Bisnis.com, JAKARTA--Bentuk antisipasi pemerintah provinsi DKI Jakarta terhadap ancaman kian parahnya kemacetan lalu lintas seiring masuknya low cost and green car (LCGC) dengan menambah armada angkutan umum, khususnya bus Transjakarta. Sayangnya, harapan untuk mendapat pengurangan pajak impor Transjakarta sulit terkabul.
Direktur Jenderal Industri Unggulan Berbasis Teknologi Tinggi (IUBTT) Kementerian Perindustrian Budi Darmadi mengatakan insentif pajak tersebut harus melalui pembahasan yang melibatkan sejumlah kementerian. Pihaknya tak berwenang untuk memutuskannya sendiri.
"Ini sedang dibicarakan bersama interkementerian, akan dibahas di Badan Kebijakan Fiskal. Lihat dulu permohonan pengurangan pajak itu ditujukan ke [pihak mana], Kemenperin hanya terima tembusan," katanya kepada Bisnis, Selasa (22/10/2013).
Interkementerian yang dimaksud di antaranya melibatkan Kemepenrin, BKF, Kementerian Perdagangan, Kementerian Keuangan, Kementerian Perhubungan, serta Badan Koordinasi Penanaman Modal (BKPM). Kementerian Perindustrian belum dapat memastikan kapan pembahasan soal opsi pengurangan pajak impor Transjakarta akan dilakukan.
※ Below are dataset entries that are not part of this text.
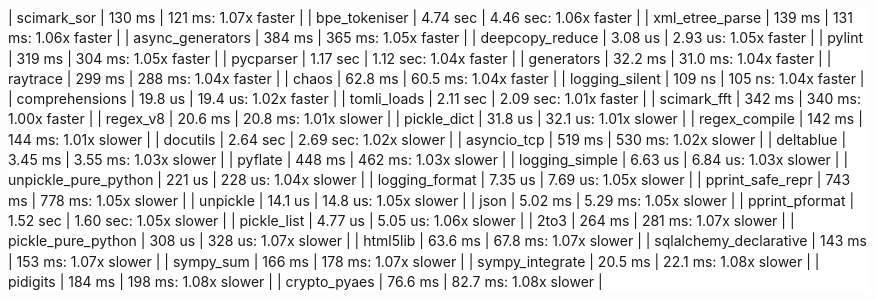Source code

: | scimark_sor                | 130 ms                                                 | 121 ms: 1.07x faster                                                   |
| bpe_tokeniser              | 4.74 sec                                               | 4.46 sec: 1.06x faster                                                 |
| xml_etree_parse            | 139 ms                                                 | 131 ms: 1.06x faster                                                   |
| async_generators           | 384 ms                                                 | 365 ms: 1.05x faster                                                   |
| deepcopy_reduce            | 3.08 us                                                | 2.93 us: 1.05x faster                                                  |
| pylint                     | 319 ms                                                 | 304 ms: 1.05x faster                                                   |
| pycparser                  | 1.17 sec                                               | 1.12 sec: 1.04x faster                                                 |
| generators                 | 32.2 ms                                                | 31.0 ms: 1.04x faster                                                  |
| raytrace                   | 299 ms                                                 | 288 ms: 1.04x faster                                                   |
| chaos                      | 62.8 ms                                                | 60.5 ms: 1.04x faster                                                  |
| logging_silent             | 109 ns                                                 | 105 ns: 1.04x faster                                                   |
| comprehensions             | 19.8 us                                                | 19.4 us: 1.02x faster                                                  |
| tomli_loads                | 2.11 sec                                               | 2.09 sec: 1.01x faster                                                 |
| scimark_fft                | 342 ms                                                 | 340 ms: 1.00x faster                                                   |
| regex_v8                   | 20.6 ms                                                | 20.8 ms: 1.01x slower                                                  |
| pickle_dict                | 31.8 us                                                | 32.1 us: 1.01x slower                                                  |
| regex_compile              | 142 ms                                                 | 144 ms: 1.01x slower                                                   |
| docutils                   | 2.64 sec                                               | 2.69 sec: 1.02x slower                                                 |
| asyncio_tcp                | 519 ms                                                 | 530 ms: 1.02x slower                                                   |
| deltablue                  | 3.45 ms                                                | 3.55 ms: 1.03x slower                                                  |
| pyflate                    | 448 ms                                                 | 462 ms: 1.03x slower                                                   |
| logging_simple             | 6.63 us                                                | 6.84 us: 1.03x slower                                                  |
| unpickle_pure_python       | 221 us                                                 | 228 us: 1.04x slower                                                   |
| logging_format             | 7.35 us                                                | 7.69 us: 1.05x slower                                                  |
| pprint_safe_repr           | 743 ms                                                 | 778 ms: 1.05x slower                                                   |
| unpickle                   | 14.1 us                                                | 14.8 us: 1.05x slower                                                  |
| json                       | 5.02 ms                                                | 5.29 ms: 1.05x slower                                                  |
| pprint_pformat             | 1.52 sec                                               | 1.60 sec: 1.05x slower                                                 |
| pickle_list                | 4.77 us                                                | 5.05 us: 1.06x slower                                                  |
| 2to3                       | 264 ms                                                 | 281 ms: 1.07x slower                                                   |
| pickle_pure_python         | 308 us                                                 | 328 us: 1.07x slower                                                   |
| html5lib                   | 63.6 ms                                                | 67.8 ms: 1.07x slower                                                  |
| sqlalchemy_declarative     | 143 ms                                                 | 153 ms: 1.07x slower                                                   |
| sympy_sum                  | 166 ms                                                 | 178 ms: 1.07x slower                                                   |
| sympy_integrate            | 20.5 ms                                                | 22.1 ms: 1.08x slower                                                  |
| pidigits                   | 184 ms                                                 | 198 ms: 1.08x slower                                                   |
| crypto_pyaes               | 76.6 ms                                                | 82.7 ms: 1.08x slower                                                  |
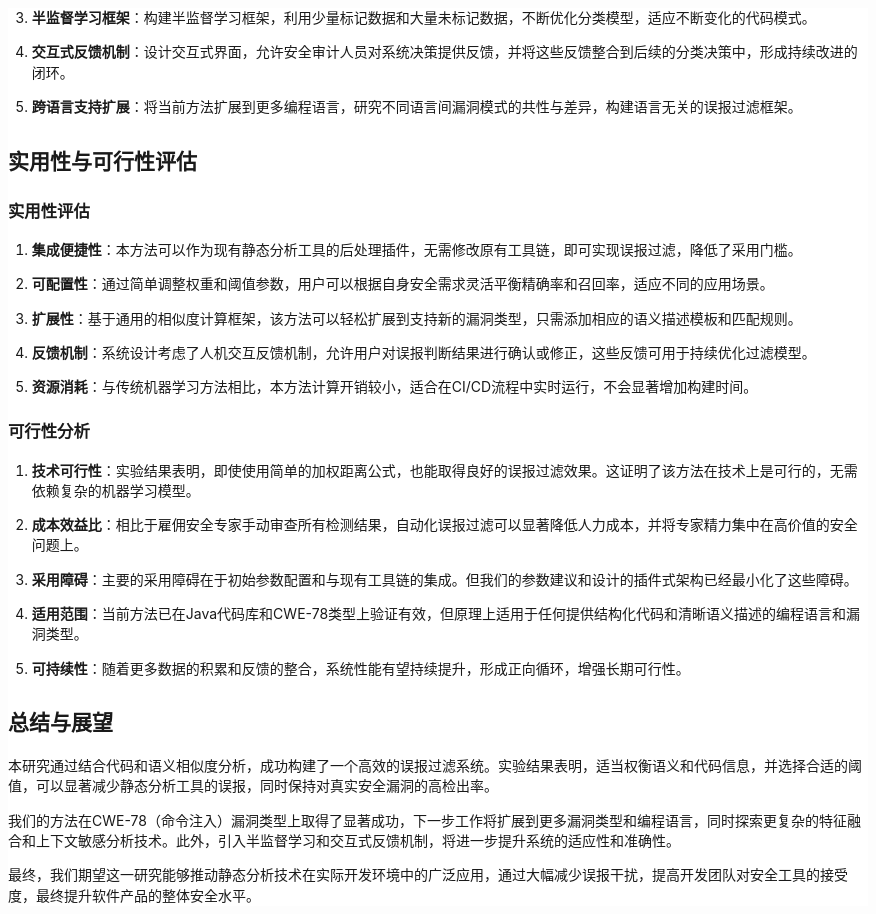 3. **半监督学习框架**：构建半监督学习框架，利用少量标记数据和大量未标记数据，不断优化分类模型，适应不断变化的代码模式。

4. **交互式反馈机制**：设计交互式界面，允许安全审计人员对系统决策提供反馈，并将这些反馈整合到后续的分类决策中，形成持续改进的闭环。

5. **跨语言支持扩展**：将当前方法扩展到更多编程语言，研究不同语言间漏洞模式的共性与差异，构建语言无关的误报过滤框架。

## 实用性与可行性评估

### 实用性评估

1. **集成便捷性**：本方法可以作为现有静态分析工具的后处理插件，无需修改原有工具链，即可实现误报过滤，降低了采用门槛。

2. **可配置性**：通过简单调整权重和阈值参数，用户可以根据自身安全需求灵活平衡精确率和召回率，适应不同的应用场景。

3. **扩展性**：基于通用的相似度计算框架，该方法可以轻松扩展到支持新的漏洞类型，只需添加相应的语义描述模板和匹配规则。

4. **反馈机制**：系统设计考虑了人机交互反馈机制，允许用户对误报判断结果进行确认或修正，这些反馈可用于持续优化过滤模型。

5. **资源消耗**：与传统机器学习方法相比，本方法计算开销较小，适合在CI/CD流程中实时运行，不会显著增加构建时间。

### 可行性分析

1. **技术可行性**：实验结果表明，即使使用简单的加权距离公式，也能取得良好的误报过滤效果。这证明了该方法在技术上是可行的，无需依赖复杂的机器学习模型。

2. **成本效益比**：相比于雇佣安全专家手动审查所有检测结果，自动化误报过滤可以显著降低人力成本，并将专家精力集中在高价值的安全问题上。

3. **采用障碍**：主要的采用障碍在于初始参数配置和与现有工具链的集成。但我们的参数建议和设计的插件式架构已经最小化了这些障碍。

4. **适用范围**：当前方法已在Java代码库和CWE-78类型上验证有效，但原理上适用于任何提供结构化代码和清晰语义描述的编程语言和漏洞类型。

5. **可持续性**：随着更多数据的积累和反馈的整合，系统性能有望持续提升，形成正向循环，增强长期可行性。

## 总结与展望

本研究通过结合代码和语义相似度分析，成功构建了一个高效的误报过滤系统。实验结果表明，适当权衡语义和代码信息，并选择合适的阈值，可以显著减少静态分析工具的误报，同时保持对真实安全漏洞的高检出率。

我们的方法在CWE-78（命令注入）漏洞类型上取得了显著成功，下一步工作将扩展到更多漏洞类型和编程语言，同时探索更复杂的特征融合和上下文敏感分析技术。此外，引入半监督学习和交互式反馈机制，将进一步提升系统的适应性和准确性。

最终，我们期望这一研究能够推动静态分析技术在实际开发环境中的广泛应用，通过大幅减少误报干扰，提高开发团队对安全工具的接受度，最终提升软件产品的整体安全水平。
Sementara itu, Direktur Industri Alat Transportasi Darat (IATD) Ditjen IUBTT Kementerian Perindustrian Soerjono mengeluhkan soal permintaan Pemprov DKI tersebut. Sebab, menurutnya, kalau ini diberlakukan justru akan menggerus kinerja bisnis produsen kendaraan komersil dalam negeri.
"Masa gara-gara DKI butuh bus terus harus menghancurkan industri truk dan bus nasional? Belum lagi industri karoseri juga akan gulung tikar," ucap dia.
Industri kendaraan komersil seperti truk dan bus di Indonesia sejauh ini hanya mengandalkan potensi pasar lokal. Ketika pajak impor alias bea masuk dikurangi atau ditiadakan maka produk impor akan membanjir sehingga melemahkan daya saing produsen di dalam negeri.
"Kalau satu-satunya yang kita punya [di dalam negeri] terus dilabar [produk impor] ya bisa-bisa tutup industrinya dan pindah ke negara lain," tutur Soerjono.